(Stored items)
Content starts
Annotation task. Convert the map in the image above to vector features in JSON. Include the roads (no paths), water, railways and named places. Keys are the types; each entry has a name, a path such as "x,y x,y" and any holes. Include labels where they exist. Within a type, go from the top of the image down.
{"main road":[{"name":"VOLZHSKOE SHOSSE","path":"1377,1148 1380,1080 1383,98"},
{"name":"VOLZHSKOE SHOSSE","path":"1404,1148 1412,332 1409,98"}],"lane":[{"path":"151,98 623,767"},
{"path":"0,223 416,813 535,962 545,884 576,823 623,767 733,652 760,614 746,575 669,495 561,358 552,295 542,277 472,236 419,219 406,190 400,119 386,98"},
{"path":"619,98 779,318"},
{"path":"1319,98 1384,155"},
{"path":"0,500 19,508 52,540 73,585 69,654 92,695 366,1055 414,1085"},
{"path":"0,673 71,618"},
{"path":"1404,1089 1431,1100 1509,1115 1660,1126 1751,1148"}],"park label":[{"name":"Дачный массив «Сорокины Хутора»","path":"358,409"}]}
Content ends
> **ACTIVITY**:
Each line of the data must be written out exactly as it appears.

> **RESPONSE TO THIS TASK**:
Annotation task. Convert the map in the image above to vector features in JSON. Include the roads (no paths), water, railways and named places. Keys are the types; each entry has a name, a path such as "x,y x,y" and any holes. Include labels where they exist. Within a type, go from the top of the image down.
{"main road":[{"name":"VOLZHSKOE SHOSSE","path":"1377,1148 1380,1080 1383,98"},
{"name":"VOLZHSKOE SHOSSE","path":"1404,1148 1412,332 1409,98"}],"lane":[{"path":"151,98 623,767"},
{"path":"0,223 416,813 535,962 545,884 576,823 623,767 733,652 760,614 746,575 669,495 561,358 552,295 542,277 472,236 419,219 406,190 400,119 386,98"},
{"path":"619,98 779,318"},
{"path":"1319,98 1384,155"},
{"path":"0,500 19,508 52,540 73,585 69,654 92,695 366,1055 414,1085"},
{"path":"0,673 71,618"},
{"path":"1404,1089 1431,1100 1509,1115 1660,1126 1751,1148"}],"park label":[{"name":"Дачный массив «Сорокины Хутора»","path":"358,409"}]}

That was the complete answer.